Any shelter from life is unattainable wealth.
On peut légitimement penser que ce film est une redite du Troisième Homme et aussi (pas seulement parce qu'il y a le même acteur principal !) de l'injustement méconnu Huit Heures de sursis (selon moi, le meilleur film de son réalisateur !). Berlin remplace juste Vienne, l'ancien nazi qui espionne pour l'Est le membre de l'IRA. Même ton sombre, fataliste, avec des pointes de fantasmagorie, le tout avec l'élégance visuelle, reconnaissable entre toutes, de Carol Reed.
Donc oui, c'est une redite, mais on ne peut pas reprocher l'ensemble de manquer de personnalité. On ne peut pas lui reprocher, non plus, d'être dépourvu d'intensité et de rythme et de ne pas savoir alterner séquences d'action et séquences intimistes. Reed n'est pas un manche pour filmer, par exemple, une poursuite en voiture, ni pour donner subtilement une belle consistance à ses personnages.
James Mason est, comme à son habitude, magistral en mystérieux espion ayant perdu toutes ses illusions en voyant et en commettant des horreurs, mais qui n'a pas pu s'empêcher de conserver un caractère chevaleresque. Il a aussi une partenaire pleinement à sa hauteur, à travers une Claire Bloom, sublime, gracile et virginale, en jeune fille anglaise qui va brusquement devenir une femme. Très marquante et troublante scène que celle où elle est obligée de s'habiller en prostituée pour échapper à des poursuivants. Un duo de personnages, très dissemblables, l'un ayant tout vu et tout vécu au contraire de l'autre, et pourtant en même temps, très complémentaires, très attachants, superbement incarnés, avec une alchimie parfaite.

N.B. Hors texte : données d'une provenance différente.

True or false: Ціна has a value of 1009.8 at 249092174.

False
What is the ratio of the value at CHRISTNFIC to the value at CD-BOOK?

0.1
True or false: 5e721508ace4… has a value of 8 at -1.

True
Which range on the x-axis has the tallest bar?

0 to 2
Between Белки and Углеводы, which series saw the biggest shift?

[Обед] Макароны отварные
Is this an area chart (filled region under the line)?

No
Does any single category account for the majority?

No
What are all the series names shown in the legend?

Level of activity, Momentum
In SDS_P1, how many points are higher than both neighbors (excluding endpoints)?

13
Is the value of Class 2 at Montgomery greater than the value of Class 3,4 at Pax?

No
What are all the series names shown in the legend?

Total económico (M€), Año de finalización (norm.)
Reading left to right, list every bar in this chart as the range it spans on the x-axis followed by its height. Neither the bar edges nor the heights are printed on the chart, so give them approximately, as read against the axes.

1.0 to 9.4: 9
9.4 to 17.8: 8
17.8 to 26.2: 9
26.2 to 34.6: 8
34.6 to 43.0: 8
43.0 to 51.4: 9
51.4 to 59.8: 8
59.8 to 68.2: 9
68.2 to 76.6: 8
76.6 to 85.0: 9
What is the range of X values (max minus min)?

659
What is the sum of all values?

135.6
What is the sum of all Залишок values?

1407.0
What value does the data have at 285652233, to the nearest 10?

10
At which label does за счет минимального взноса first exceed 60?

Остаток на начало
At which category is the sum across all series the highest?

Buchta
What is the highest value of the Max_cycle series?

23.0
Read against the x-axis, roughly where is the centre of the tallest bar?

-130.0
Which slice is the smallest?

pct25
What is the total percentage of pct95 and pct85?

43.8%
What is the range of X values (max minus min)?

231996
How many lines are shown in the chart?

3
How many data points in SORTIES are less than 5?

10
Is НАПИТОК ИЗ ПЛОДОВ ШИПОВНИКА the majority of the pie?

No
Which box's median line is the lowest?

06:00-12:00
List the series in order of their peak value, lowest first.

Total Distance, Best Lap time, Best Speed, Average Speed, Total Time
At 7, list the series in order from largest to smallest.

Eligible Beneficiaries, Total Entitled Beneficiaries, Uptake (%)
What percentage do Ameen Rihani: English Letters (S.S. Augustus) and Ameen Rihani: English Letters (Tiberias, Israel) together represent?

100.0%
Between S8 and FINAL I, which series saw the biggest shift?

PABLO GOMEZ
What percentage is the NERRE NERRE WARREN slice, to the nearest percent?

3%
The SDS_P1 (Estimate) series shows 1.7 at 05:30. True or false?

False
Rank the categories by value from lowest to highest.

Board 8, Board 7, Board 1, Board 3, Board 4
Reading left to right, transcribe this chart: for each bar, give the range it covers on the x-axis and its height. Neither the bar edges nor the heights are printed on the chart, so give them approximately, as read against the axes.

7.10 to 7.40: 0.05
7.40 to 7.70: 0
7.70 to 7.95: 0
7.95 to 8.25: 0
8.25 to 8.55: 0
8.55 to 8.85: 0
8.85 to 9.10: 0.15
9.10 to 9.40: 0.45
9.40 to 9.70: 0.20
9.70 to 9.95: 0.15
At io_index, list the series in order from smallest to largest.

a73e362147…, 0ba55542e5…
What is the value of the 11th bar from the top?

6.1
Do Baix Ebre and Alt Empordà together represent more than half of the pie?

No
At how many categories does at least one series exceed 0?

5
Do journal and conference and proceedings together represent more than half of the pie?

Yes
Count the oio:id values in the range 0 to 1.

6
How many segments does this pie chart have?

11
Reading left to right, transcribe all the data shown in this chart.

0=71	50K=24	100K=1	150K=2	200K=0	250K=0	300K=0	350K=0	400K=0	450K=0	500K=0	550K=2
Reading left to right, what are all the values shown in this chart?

On a aussi un aspect documentaire intéressant avec un Berlin divisé en deux (d'accord, officiellement en quatre, mais il y avait, tout de même, surtout deux gros blocs opposés !), où, malgré le fait qu'il n'y avait pas encore de mur à l'époque, il n'était pas si facile de quitter le secteur soviétique, et avec des restaurants avec un téléphone à chaque table pour que le client puisse communiquer facilement avec des péripatéticiennes. Un Berlin misérable, qui ne donnait pas l'impression qu'il allait bientôt renaître, d'une manière fracassante, de ses cendres et de ses ruines.
Si ce thriller, sur fond d'une Guerre froide, qui avait rarement connu des températures aussi basses, par son aspect déjà-vu, n'est pas parmi les grands sommets du cinéaste, il est néanmoins, par ses très belles qualités, totalement digne d'intérêt.